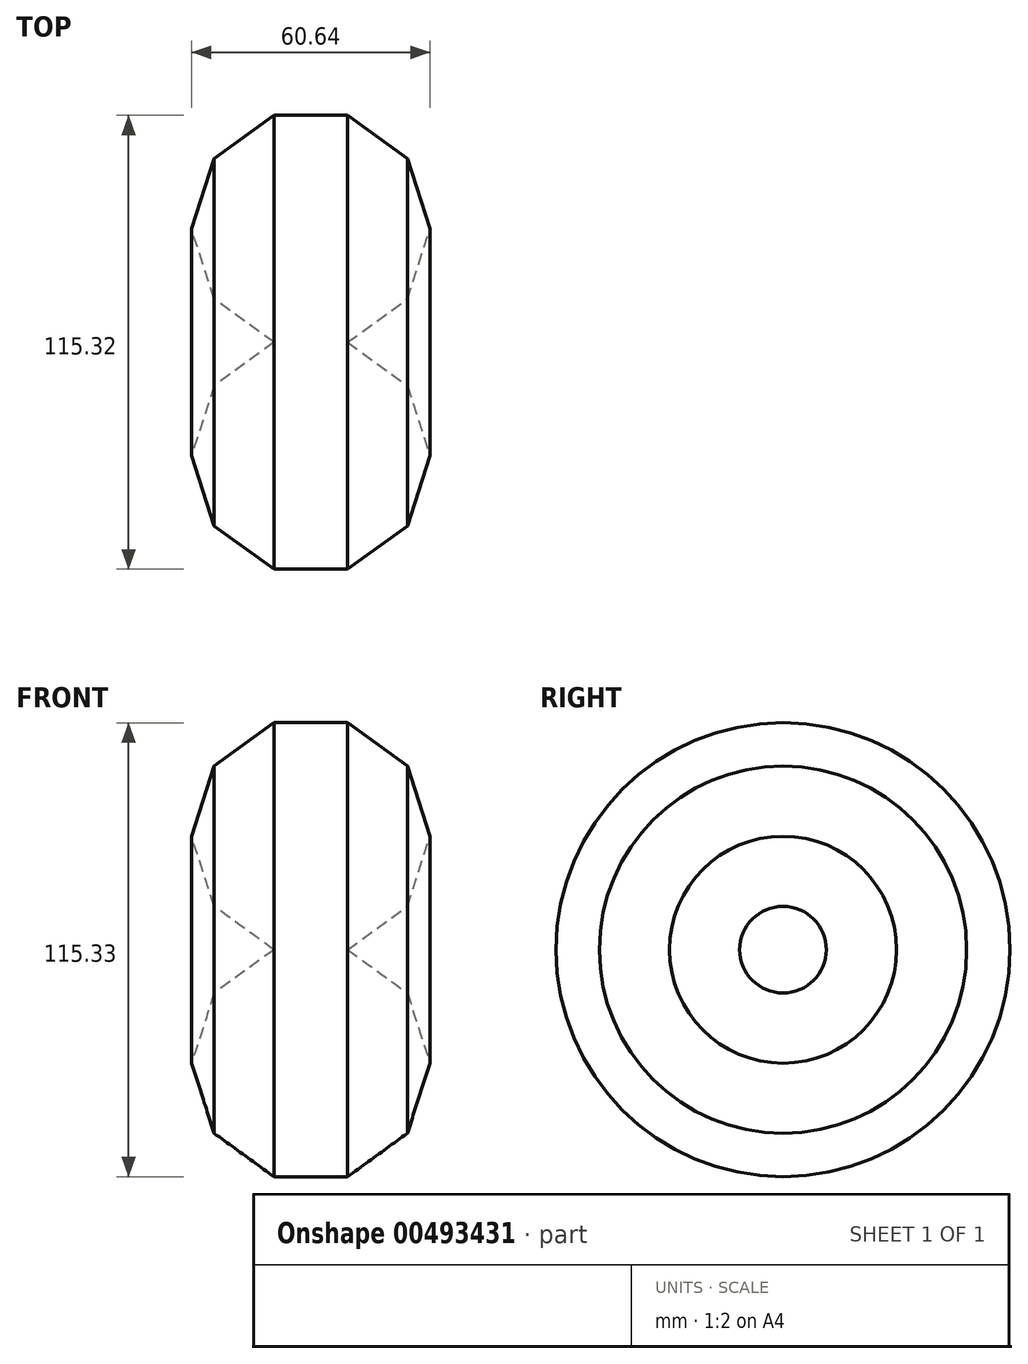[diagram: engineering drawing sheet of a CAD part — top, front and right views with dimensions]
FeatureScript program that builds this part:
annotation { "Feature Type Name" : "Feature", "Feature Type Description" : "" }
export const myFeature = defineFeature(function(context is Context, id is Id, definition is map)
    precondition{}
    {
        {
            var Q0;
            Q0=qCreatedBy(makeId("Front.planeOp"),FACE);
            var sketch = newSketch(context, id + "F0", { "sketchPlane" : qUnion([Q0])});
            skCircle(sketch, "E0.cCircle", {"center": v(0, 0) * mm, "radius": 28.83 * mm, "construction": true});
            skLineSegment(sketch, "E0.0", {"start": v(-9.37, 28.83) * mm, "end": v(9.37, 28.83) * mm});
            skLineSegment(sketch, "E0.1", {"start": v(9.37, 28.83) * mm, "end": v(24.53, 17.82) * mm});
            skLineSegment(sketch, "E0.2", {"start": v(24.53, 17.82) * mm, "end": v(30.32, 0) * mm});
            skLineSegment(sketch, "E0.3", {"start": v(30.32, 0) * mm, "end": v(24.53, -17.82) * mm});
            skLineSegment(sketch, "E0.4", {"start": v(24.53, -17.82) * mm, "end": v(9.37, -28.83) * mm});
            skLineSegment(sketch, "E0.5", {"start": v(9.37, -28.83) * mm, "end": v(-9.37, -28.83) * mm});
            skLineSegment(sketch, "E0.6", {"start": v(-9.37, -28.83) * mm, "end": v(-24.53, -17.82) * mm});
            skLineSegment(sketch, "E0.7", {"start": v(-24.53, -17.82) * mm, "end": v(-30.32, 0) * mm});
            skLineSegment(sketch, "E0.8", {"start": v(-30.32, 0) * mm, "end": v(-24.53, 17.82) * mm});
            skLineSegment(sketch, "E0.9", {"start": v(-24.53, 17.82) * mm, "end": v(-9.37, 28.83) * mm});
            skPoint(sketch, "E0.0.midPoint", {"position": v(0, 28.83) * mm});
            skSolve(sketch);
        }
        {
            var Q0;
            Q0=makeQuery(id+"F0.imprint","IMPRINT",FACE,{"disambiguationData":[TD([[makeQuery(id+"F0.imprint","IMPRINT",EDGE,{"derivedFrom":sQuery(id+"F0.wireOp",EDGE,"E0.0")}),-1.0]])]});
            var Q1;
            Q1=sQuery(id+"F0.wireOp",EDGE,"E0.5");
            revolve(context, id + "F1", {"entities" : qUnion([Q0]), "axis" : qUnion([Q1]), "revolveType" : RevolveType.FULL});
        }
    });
● ● ● ● ●
▶ **INSTRUCTION**: Transcribe the records from their first line up to and including the line that contains "skSolve(sketch);". Leave the pictures out of your copy.

▶ **CORRECT OUTPUT**:
[diagram: engineering drawing sheet of a CAD part — top, front and right views with dimensions]
FeatureScript program that builds this part:
annotation { "Feature Type Name" : "Feature", "Feature Type Description" : "" }
export const myFeature = defineFeature(function(context is Context, id is Id, definition is map)
    precondition{}
    {
        {
            var Q0;
            Q0=qCreatedBy(makeId("Front.planeOp"),FACE);
            var sketch = newSketch(context, id + "F0", { "sketchPlane" : qUnion([Q0])});
            skCircle(sketch, "E0.cCircle", {"center": v(0, 0) * mm, "radius": 28.83 * mm, "construction": true});
            skLineSegment(sketch, "E0.0", {"start": v(-9.37, 28.83) * mm, "end": v(9.37, 28.83) * mm});
            skLineSegment(sketch, "E0.1", {"start": v(9.37, 28.83) * mm, "end": v(24.53, 17.82) * mm});
            skLineSegment(sketch, "E0.2", {"start": v(24.53, 17.82) * mm, "end": v(30.32, 0) * mm});
            skLineSegment(sketch, "E0.3", {"start": v(30.32, 0) * mm, "end": v(24.53, -17.82) * mm});
            skLineSegment(sketch, "E0.4", {"start": v(24.53, -17.82) * mm, "end": v(9.37, -28.83) * mm});
            skLineSegment(sketch, "E0.5", {"start": v(9.37, -28.83) * mm, "end": v(-9.37, -28.83) * mm});
            skLineSegment(sketch, "E0.6", {"start": v(-9.37, -28.83) * mm, "end": v(-24.53, -17.82) * mm});
            skLineSegment(sketch, "E0.7", {"start": v(-24.53, -17.82) * mm, "end": v(-30.32, 0) * mm});
            skLineSegment(sketch, "E0.8", {"start": v(-30.32, 0) * mm, "end": v(-24.53, 17.82) * mm});
            skLineSegment(sketch, "E0.9", {"start": v(-24.53, 17.82) * mm, "end": v(-9.37, 28.83) * mm});
            skPoint(sketch, "E0.0.midPoint", {"position": v(0, 28.83) * mm});
            skSolve(sketch);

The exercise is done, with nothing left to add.